Bayi Tanpa Kepala di Samarinda Korban Tumbal Ilmu Hitam?

Senin, 09 Desember 2019 – 01:00 WIB

Ilustrasi Balita (Foto: Istimewa)

Ilustrasi Balita (Foto: Istimewa)

SAMARINDA, REQnews - Misteri mayat bayi tanpa kepala yang ditemukan di parit, Kota Samarinda, Kalimantan Timur akhirnya terjawab sudah. Balita itu diketahui bernama Muhammad Yusuf Gazali (4).

Yusuf dilaporkan hilang sejak 2 minggu lalu saat dititipkan ke tempat penitipan anak dan PAUD.

Beredar kabar balita malang ini dijadikan tumbal ilmu hitam yang biasa membangun gedung atau buka lahan tambang di Samarinda. Namun hal ini belum dapat dipastikan kebenarannya.

Balita tersebut diketahui setelah sang Ayah, Bambang, memastikan berdasarkan pakaian yang dikenakan. Bambang menjelaskan anaknya dititipkan di tempat penitipan anak atau day care yang berada di Jl AW Syahranie dan hilang sejak Jumat 24 November lalu.

"Ia benar ini anak saya, tadi ibu lihat pakaian yang digunakan sama dengan pakaian yang digunakan saat ia hilang di tempat penitipan anak," kata Bambang di ruang jenazah RSUD Samarinda, Kaltim, Minggu 8 Desember 2019 sore.

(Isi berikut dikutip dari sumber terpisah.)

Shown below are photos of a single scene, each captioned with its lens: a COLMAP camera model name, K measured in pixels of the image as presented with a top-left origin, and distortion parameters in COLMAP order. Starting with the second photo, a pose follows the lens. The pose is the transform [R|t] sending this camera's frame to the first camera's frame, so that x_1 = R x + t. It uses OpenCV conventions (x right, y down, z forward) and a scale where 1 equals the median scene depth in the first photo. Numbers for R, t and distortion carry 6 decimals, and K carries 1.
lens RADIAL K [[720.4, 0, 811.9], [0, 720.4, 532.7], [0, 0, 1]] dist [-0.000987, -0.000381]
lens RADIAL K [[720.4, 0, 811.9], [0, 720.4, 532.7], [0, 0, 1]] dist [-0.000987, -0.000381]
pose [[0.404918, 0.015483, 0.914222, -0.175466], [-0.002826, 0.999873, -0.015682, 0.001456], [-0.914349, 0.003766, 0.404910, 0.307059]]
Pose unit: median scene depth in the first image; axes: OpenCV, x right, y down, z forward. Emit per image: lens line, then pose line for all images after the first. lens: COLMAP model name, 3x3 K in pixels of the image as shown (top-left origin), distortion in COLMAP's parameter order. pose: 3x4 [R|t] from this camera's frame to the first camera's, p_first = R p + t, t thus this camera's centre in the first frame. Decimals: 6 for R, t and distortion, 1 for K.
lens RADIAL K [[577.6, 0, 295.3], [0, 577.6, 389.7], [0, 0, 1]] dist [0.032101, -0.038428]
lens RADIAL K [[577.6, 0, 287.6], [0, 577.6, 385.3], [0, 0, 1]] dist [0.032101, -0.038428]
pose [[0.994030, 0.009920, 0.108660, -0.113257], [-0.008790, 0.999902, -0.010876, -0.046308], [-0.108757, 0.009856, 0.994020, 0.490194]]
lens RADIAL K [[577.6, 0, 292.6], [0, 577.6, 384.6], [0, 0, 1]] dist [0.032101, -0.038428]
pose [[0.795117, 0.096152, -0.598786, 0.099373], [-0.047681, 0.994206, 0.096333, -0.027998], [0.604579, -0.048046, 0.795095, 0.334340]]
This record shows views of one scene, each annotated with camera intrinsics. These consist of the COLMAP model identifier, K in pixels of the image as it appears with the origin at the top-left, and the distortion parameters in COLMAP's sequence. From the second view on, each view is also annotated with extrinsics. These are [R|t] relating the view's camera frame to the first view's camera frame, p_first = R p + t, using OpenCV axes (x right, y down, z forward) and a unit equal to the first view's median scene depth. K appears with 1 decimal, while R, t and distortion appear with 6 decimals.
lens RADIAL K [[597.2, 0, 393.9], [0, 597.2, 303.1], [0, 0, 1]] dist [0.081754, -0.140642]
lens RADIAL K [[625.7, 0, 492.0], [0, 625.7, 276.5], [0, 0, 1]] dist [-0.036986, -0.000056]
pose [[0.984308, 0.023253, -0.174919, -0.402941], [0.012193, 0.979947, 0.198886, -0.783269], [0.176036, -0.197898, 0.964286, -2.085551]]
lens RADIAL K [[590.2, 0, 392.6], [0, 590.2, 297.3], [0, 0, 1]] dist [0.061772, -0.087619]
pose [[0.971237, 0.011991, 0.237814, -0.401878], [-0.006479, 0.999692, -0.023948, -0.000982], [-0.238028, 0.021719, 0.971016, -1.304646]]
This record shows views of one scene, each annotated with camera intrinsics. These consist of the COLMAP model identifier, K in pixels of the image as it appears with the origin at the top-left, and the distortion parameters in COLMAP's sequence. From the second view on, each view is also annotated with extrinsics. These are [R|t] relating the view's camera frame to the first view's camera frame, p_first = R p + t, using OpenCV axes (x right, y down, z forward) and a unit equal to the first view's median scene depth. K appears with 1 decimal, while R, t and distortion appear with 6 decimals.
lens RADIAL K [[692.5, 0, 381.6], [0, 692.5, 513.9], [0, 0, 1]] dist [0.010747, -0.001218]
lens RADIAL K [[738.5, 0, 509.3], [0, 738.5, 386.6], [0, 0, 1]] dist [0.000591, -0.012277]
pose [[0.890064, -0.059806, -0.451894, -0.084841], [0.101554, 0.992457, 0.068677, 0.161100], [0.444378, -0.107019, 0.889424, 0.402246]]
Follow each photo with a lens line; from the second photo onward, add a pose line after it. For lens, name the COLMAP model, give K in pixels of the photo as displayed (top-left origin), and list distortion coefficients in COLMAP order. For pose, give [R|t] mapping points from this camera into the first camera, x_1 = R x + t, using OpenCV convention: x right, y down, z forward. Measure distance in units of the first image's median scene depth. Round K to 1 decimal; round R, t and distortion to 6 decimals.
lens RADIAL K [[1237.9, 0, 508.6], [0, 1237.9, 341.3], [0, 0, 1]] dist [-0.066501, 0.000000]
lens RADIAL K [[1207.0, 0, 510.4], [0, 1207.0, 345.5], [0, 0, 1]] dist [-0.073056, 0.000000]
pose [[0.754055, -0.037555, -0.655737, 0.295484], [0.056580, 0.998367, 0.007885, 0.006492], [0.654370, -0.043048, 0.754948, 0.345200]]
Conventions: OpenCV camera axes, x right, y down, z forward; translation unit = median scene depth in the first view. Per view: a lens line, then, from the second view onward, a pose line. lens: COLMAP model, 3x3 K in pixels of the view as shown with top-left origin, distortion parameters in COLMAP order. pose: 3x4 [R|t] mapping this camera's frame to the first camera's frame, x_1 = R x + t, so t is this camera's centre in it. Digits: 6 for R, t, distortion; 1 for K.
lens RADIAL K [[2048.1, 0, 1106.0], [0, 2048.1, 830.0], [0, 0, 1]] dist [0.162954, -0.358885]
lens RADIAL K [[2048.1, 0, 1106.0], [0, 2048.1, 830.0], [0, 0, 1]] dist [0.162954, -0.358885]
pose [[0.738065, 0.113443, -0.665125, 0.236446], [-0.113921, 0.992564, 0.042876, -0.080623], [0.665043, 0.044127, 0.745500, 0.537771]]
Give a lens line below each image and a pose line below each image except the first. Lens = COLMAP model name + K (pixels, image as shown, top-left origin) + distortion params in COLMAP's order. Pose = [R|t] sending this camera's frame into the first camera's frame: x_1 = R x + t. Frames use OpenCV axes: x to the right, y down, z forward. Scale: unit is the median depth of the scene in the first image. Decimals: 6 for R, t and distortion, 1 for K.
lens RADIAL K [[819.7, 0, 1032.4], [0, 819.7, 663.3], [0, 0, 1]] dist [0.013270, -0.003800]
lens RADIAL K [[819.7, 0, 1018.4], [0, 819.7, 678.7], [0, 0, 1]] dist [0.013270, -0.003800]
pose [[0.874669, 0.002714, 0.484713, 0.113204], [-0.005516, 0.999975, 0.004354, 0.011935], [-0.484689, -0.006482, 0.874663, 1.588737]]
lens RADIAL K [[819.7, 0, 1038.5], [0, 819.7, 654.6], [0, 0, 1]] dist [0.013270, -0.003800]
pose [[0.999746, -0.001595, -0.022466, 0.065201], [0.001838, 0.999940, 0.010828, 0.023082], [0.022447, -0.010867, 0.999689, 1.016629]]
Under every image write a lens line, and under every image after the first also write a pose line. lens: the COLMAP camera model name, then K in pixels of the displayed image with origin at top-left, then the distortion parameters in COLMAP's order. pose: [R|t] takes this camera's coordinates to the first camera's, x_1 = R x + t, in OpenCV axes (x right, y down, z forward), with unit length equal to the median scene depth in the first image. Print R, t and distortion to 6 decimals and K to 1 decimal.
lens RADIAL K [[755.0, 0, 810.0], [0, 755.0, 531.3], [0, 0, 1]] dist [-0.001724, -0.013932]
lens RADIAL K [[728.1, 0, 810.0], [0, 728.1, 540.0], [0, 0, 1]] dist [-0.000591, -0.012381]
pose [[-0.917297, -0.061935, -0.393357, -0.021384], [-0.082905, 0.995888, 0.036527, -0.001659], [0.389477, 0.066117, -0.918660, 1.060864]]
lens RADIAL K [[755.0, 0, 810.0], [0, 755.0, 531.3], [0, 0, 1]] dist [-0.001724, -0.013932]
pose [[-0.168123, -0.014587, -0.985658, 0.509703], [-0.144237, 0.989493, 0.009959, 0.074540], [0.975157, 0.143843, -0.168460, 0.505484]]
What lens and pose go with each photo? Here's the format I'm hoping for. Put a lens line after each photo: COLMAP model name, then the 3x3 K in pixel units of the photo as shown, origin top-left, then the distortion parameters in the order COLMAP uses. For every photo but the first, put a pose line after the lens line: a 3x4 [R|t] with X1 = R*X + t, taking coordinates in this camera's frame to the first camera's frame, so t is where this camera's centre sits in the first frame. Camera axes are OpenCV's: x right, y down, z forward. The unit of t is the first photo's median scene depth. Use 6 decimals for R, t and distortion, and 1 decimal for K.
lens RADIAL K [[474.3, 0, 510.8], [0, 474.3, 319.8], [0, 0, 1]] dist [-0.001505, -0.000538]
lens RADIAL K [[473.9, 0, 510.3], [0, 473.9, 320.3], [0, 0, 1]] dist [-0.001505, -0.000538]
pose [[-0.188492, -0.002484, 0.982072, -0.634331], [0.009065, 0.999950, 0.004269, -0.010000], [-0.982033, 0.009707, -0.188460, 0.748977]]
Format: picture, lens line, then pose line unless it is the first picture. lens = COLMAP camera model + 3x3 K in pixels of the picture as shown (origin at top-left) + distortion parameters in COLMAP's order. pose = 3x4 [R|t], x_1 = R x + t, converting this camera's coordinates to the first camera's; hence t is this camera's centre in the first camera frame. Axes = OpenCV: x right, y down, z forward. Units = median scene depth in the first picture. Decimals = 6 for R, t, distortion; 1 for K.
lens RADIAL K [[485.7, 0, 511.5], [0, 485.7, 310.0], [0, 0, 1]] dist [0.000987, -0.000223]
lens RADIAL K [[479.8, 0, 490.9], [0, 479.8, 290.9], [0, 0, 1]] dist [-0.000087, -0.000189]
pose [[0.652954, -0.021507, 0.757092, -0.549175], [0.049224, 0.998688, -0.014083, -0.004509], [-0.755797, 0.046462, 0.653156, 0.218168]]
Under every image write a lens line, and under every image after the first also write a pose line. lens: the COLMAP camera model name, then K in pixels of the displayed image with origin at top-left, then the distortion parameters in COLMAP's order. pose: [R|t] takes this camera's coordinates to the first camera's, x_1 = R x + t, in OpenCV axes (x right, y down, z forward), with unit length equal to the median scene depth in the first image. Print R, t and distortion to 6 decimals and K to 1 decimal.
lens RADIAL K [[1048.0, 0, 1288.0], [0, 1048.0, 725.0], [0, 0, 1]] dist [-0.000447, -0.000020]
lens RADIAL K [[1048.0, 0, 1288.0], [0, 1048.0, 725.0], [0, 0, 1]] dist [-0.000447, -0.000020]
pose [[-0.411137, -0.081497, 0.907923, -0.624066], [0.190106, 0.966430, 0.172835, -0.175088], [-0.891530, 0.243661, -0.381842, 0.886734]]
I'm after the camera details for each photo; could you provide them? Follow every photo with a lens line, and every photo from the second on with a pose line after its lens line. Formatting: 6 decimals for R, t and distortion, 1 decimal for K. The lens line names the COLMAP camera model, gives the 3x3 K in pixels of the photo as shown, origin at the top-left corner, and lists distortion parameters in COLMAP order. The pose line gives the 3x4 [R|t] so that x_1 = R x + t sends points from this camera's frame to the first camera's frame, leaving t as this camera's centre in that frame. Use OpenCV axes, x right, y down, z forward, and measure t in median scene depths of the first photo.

Bambang mengaku anaknya diantar ke day care tersebut sekitar pukul 11.00 Wita. Dia lalu mendapat kabar sekitar pukul 14.30 Wita dari istrinya bahwa anaknya hilang.

"Waktu itu ibu kepala sekolah bilang anaknya hilang saat hujan deras melanda sekolah," kata dia.

Bambang dan istrinya, Meliasari, berharap dapat mengetahui pasti penyebab anaknya meninggal dunia. Saat ini keluarga Bambang dan Meliasari sudah berada di RSUD Samarinda.

Mayat bali tanpa kepala tersebut ditemukan di sebuah parit, Jl Antasari, Kecamatan Samarinda Ulu, Minggu 8 Desember 2019 sekitar pukul 05.30 Wita.

Polisi mengaku pernah mendapat kabar balita hilang sebelum penemuan mayat balita tanpa kepala dari penitipan anak di lokasi sekitar TKP penemuan mayat bayi.

"Kita lidik dulu apakah ini benar korban yang hilang beberapa waktu lalu atau korban lain lagi," ujar Kanit Reskrim Polsekta Samarinda Ulu, Iptu M Ridwan.